For Children: All standard childhood immunizations should be up-to-date. In the case of a long stay, the BCG vaccine is recommended for children over one month and the MMR (measles-mumps-rubella) vaccine for children over nine months.
Iran is situated in a very active seismic zone. Earthquakes of varying magnitudes and severity occur regularly. On November 12, 2017, a 7.3-magnitude earthquake struck the border region separating northern Iraq and western Iran, leaving over 530 people dead and another 7460 injured in Iran. Many other quakes were reported in 2017 including a 6.0 magnitude earthquake (Kerman province) on December 1 that left 51 injured.
Expatriates and visitors should familiarize themselves with the proper safety procedures to follow in the event of an earthquake. Before an earthquake occurs, identify places in your home, school, or place of work that would provide adequate shelter (e.g., preferably under a sturdy piece of furniture or against an interior wall - doorways do not offer good protection from falling objects). Secure items that could be hazardous if they fell (mirrors, bookshelves, etc.). Maintain a stock of basic necessities (water, medication, etc.) and store important documents in one place. Where possible, ensure that your building is earthquake resistant.
In the event of an earthquake, "drop, cover, and hold" (drop to the ground, cover your head and neck with your arms, if a safer place is close by then crawl to it, and hold on). Stay where you are until the shaking stops; do not run outside. More information can be found at this website.
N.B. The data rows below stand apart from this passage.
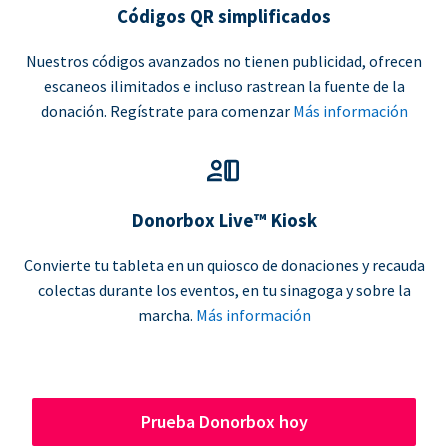
Códigos QR simplificados
Nuestros códigos avanzados no tienen publicidad, ofrecen
escaneos ilimitados e incluso rastrean la fuente de la
donación. Regístrate para comenzar
Más información
Donorbox Live™ Kiosk
Convierte tu tableta en un quiosco de donaciones y recauda
colectas durante los eventos, en tu sinagoga y sobre la
marcha.
Más información
Prueba Donorbox hoy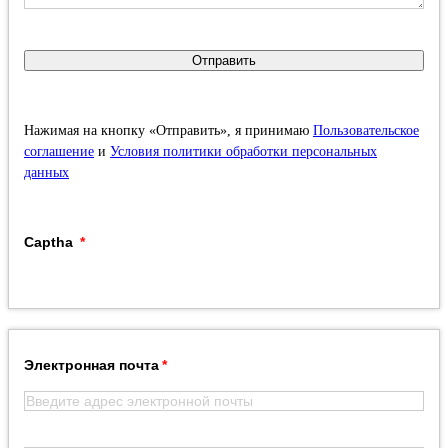
Отправить
Нажимая на кнопку «Отправить», я принимаю
Пользовательское
соглашение
и
Условия политики обработки персональных
данных
Captha
Электронная почта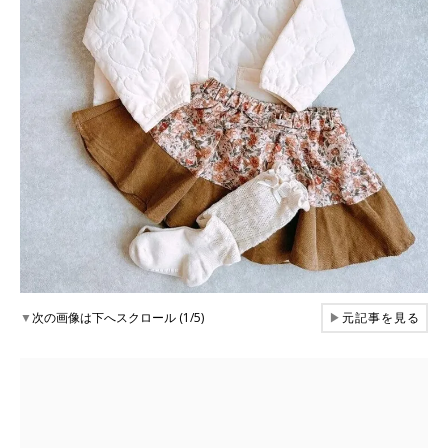
▼
次の画像は下へスクロール (1/5)
▶
元記事を見る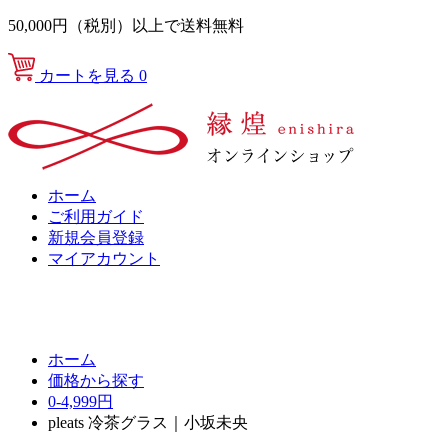
50,000円（税別）以上で送料無料
カートを見る
0
ホーム
ご利用ガイド
新規会員登録
マイアカウント
ホーム
価格から探す
0-4,999円
pleats 冷茶グラス｜小坂未央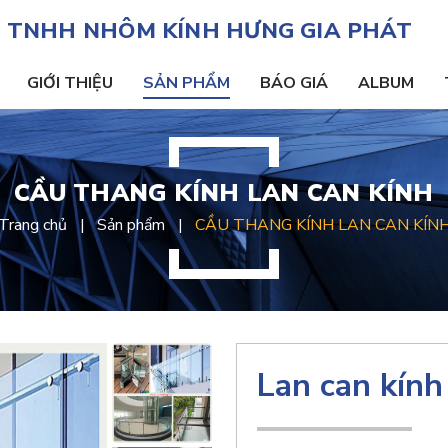
 TNHH NHÔM KÍNH HƯNG GIA PHÁT
GIỚI THIỆU
SẢN PHẨM
BÁO GIÁ
ALBUM
CẦU THANG KÍNH LAN CAN KÍNH
Trang chủ
Sản phẩm
CẦU THANG KÍNH LAN CAN KÍN
Lan can kính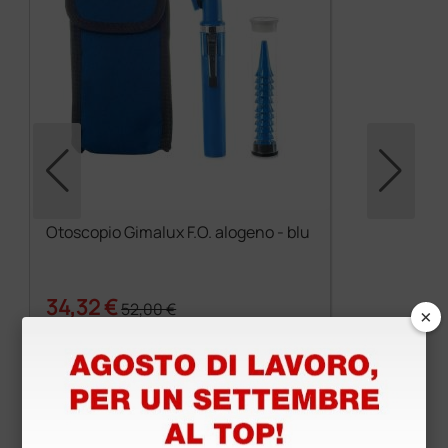
Otoscopio Gimalux F.O. alogeno - blu
34,32 €
52,00 €
×
(Prezzo i.e.)
1 pz.
Prodotti simili e correlati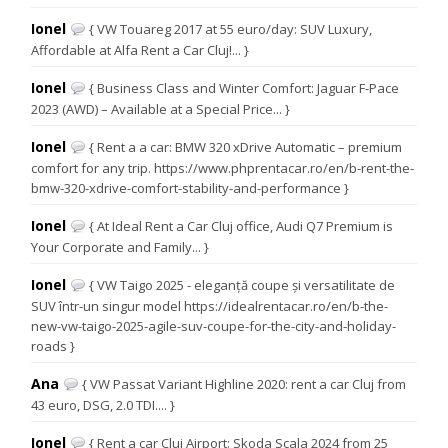
Ionel
{ VW Touareg 2017 at 55 euro/day: SUV Luxury,
Affordable at Alfa Rent a Car Cluj!... }
Ionel
{ Business Class and Winter Comfort: Jaguar F-Pace
2023 (AWD) – Available at a Special Price... }
Ionel
{ Rent a a car: BMW 320 xDrive Automatic – premium
comfort for any trip. https://www.phprentacar.ro/en/b-rent-the-
bmw-320-xdrive-comfort-stability-and-performance }
Ionel
{ At Ideal Rent a Car Cluj office, Audi Q7 Premium is
Your Corporate and Family... }
Ionel
{ VW Taigo 2025 - eleganță coupe și versatilitate de
SUV într-un singur model https://idealrentacar.ro/en/b-the-
new-vw-taigo-2025-agile-suv-coupe-for-the-city-and-holiday-
roads }
Ana
{ VW Passat Variant Highline 2020: rent a car Cluj from
43 euro, DSG, 2.0 TDI.... }
Ionel
{ Rent a car Cluj Airport: Skoda Scala 2024 from 25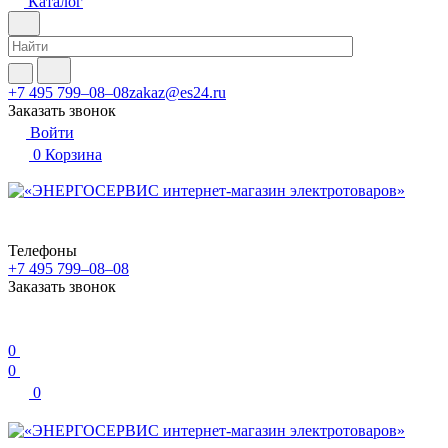
Каталог
+7 495 799–08–08
zakaz@es24.ru
Заказать звонок
Войти
0
Корзина
Телефоны
+7 495 799–08–08
Заказать звонок
0
0
0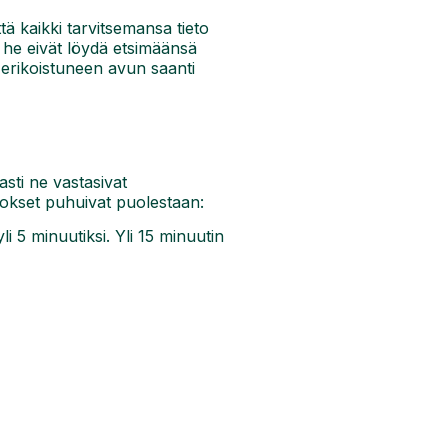
tä kaikki tarvitsemansa tieto
s he eivät löydä etsimäänsä
 erikoistuneen avun saanti
asti ne vastasivat
ulokset puhuivat puolestaan:
li 5 minuutiksi. Yli 15 minuutin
Roads are in generally good condition; nevertheless, Iran has a high rate of road accidents due to reckless driving. The number of accidents is reportedly rising. In case of a road accident, wait for the police to arrive at the scene of the accident.
Foreign travel within Iran is strictly controlled by the authorities, and subject to authorization. Roadblocks and checkpoints are common. Avoid driving at night. It is advised to rent a car with a driver.
The railway network is incomplete and slow; however, trains from Tehran serve the cities of Mashhad, Bandar Abbas, and Tabriz.
The progressive lifting of international sanctions has allowed several Iranian airlines to be recognized as meeting international aerial safety standards. IranAir, the main Iranian public airline, has been removed from the European Union's blacklist of international airlines that are forbidden to fly in European airspace. Domestic flights serve major cities all over the country.
Many areas of the Caspian Sea and Persian Gulf are highly politically sensitive. The waters around the islands of Abu Musa and the Tunbs in the southern Persian Gulf are particularly tense, and are militarized.
Iran has a continental climate with significant temperature variations between seasons. In the majority of the country, a large part of the annual rainfall comes in the winter and spring months. Summers are hot and winters are humid and often very cold. Winters along the coast are mild and summers are hot and humid. The plateau regions are much cooler in the winter, sometimes very cold and summers there are less humid than in the rest of the country. Dry and dusty winds can sometimes be unpleasant (eye irritations, etc.).